> _Action item_:
Scan the records for the word "pixels". Copy each line that includes it.

> _Input records_:
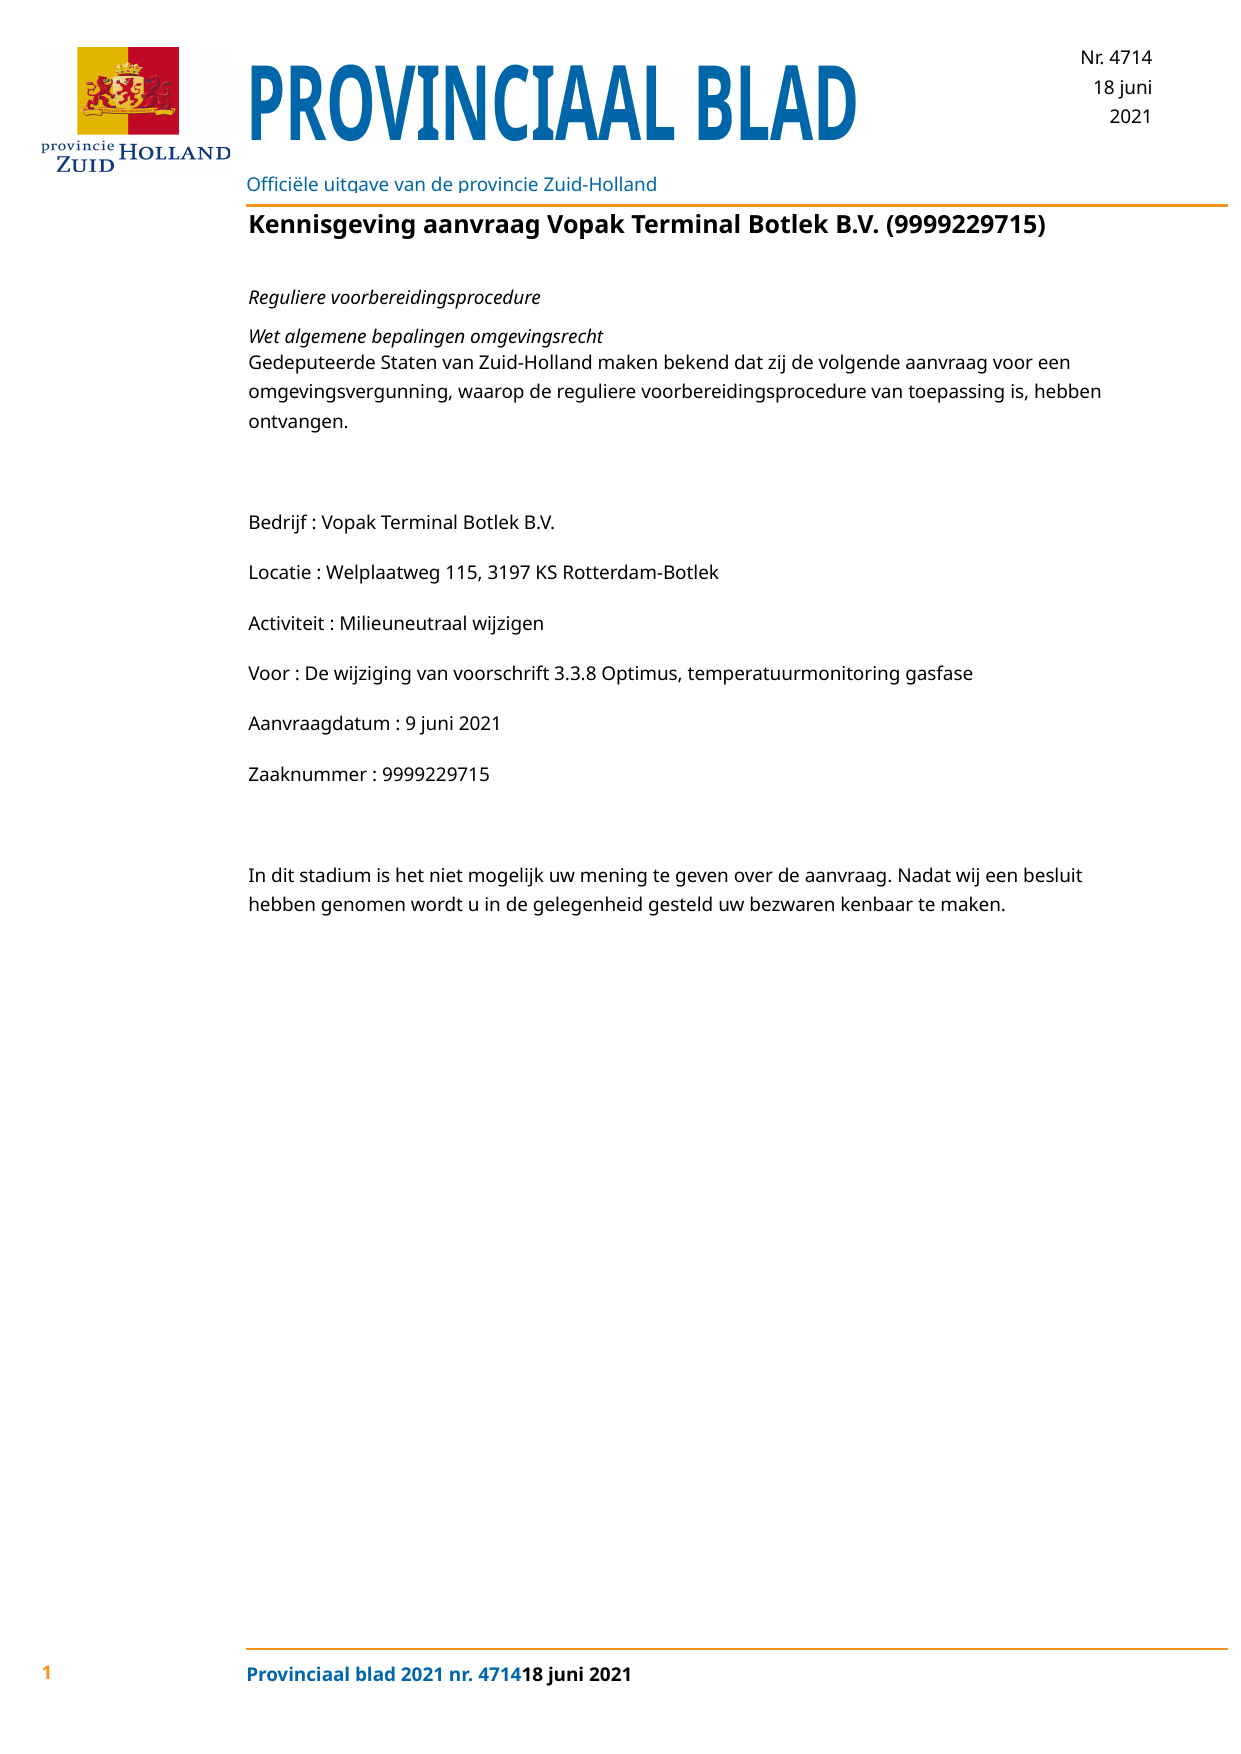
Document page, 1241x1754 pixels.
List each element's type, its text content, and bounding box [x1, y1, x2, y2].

* * *

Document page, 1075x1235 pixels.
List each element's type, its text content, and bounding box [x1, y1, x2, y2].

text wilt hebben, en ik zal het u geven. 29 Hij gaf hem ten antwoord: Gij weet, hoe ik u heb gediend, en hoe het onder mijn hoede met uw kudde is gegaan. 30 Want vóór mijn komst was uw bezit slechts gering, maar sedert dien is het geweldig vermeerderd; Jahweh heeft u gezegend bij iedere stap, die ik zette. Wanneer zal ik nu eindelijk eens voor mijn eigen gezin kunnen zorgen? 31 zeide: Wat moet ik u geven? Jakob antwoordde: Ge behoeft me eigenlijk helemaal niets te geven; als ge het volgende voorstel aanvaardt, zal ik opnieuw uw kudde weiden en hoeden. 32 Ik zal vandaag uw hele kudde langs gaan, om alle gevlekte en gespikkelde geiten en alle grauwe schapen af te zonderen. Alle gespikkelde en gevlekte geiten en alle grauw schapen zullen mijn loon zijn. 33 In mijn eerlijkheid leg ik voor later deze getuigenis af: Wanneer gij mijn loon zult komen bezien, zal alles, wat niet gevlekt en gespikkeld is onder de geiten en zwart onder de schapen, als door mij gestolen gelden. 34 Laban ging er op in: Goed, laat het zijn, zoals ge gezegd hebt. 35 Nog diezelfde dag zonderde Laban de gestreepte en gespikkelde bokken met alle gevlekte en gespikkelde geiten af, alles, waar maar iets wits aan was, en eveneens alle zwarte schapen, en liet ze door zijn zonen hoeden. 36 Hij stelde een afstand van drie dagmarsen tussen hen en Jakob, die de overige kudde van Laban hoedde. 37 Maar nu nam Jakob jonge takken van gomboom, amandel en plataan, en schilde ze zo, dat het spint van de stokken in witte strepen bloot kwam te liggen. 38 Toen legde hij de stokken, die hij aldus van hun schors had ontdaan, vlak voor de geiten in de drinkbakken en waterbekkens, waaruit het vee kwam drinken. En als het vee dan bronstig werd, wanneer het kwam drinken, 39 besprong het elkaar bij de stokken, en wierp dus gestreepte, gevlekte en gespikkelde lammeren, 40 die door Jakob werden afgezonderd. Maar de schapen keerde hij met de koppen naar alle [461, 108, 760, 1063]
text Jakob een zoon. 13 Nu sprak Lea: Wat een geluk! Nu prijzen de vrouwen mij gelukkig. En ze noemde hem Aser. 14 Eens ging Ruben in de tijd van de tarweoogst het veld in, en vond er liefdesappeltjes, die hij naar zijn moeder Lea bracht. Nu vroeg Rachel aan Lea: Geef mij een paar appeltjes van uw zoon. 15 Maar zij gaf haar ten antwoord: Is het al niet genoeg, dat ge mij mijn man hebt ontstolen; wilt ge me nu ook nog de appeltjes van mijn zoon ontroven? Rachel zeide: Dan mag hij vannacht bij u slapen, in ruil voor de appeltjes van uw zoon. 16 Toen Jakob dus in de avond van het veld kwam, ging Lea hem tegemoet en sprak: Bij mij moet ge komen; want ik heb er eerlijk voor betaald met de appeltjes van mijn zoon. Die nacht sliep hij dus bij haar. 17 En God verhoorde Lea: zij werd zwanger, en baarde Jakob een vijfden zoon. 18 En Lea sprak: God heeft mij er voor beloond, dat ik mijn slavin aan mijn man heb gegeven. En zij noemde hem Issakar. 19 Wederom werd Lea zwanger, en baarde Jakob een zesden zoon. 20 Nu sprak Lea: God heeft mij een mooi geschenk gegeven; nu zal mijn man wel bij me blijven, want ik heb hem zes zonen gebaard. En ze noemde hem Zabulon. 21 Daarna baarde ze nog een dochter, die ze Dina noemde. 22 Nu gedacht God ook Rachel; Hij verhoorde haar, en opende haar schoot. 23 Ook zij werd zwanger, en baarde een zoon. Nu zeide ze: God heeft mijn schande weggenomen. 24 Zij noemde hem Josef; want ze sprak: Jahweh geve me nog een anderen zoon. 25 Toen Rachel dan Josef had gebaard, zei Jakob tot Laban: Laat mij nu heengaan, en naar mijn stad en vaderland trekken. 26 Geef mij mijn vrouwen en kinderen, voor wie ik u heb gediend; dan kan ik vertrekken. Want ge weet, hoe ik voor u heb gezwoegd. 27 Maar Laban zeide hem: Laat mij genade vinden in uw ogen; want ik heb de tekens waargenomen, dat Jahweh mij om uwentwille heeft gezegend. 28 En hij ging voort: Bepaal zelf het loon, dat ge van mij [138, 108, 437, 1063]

> _Your response_:
Document page, 1241x1754 pixels.
Document page, 1075x1235 pixels.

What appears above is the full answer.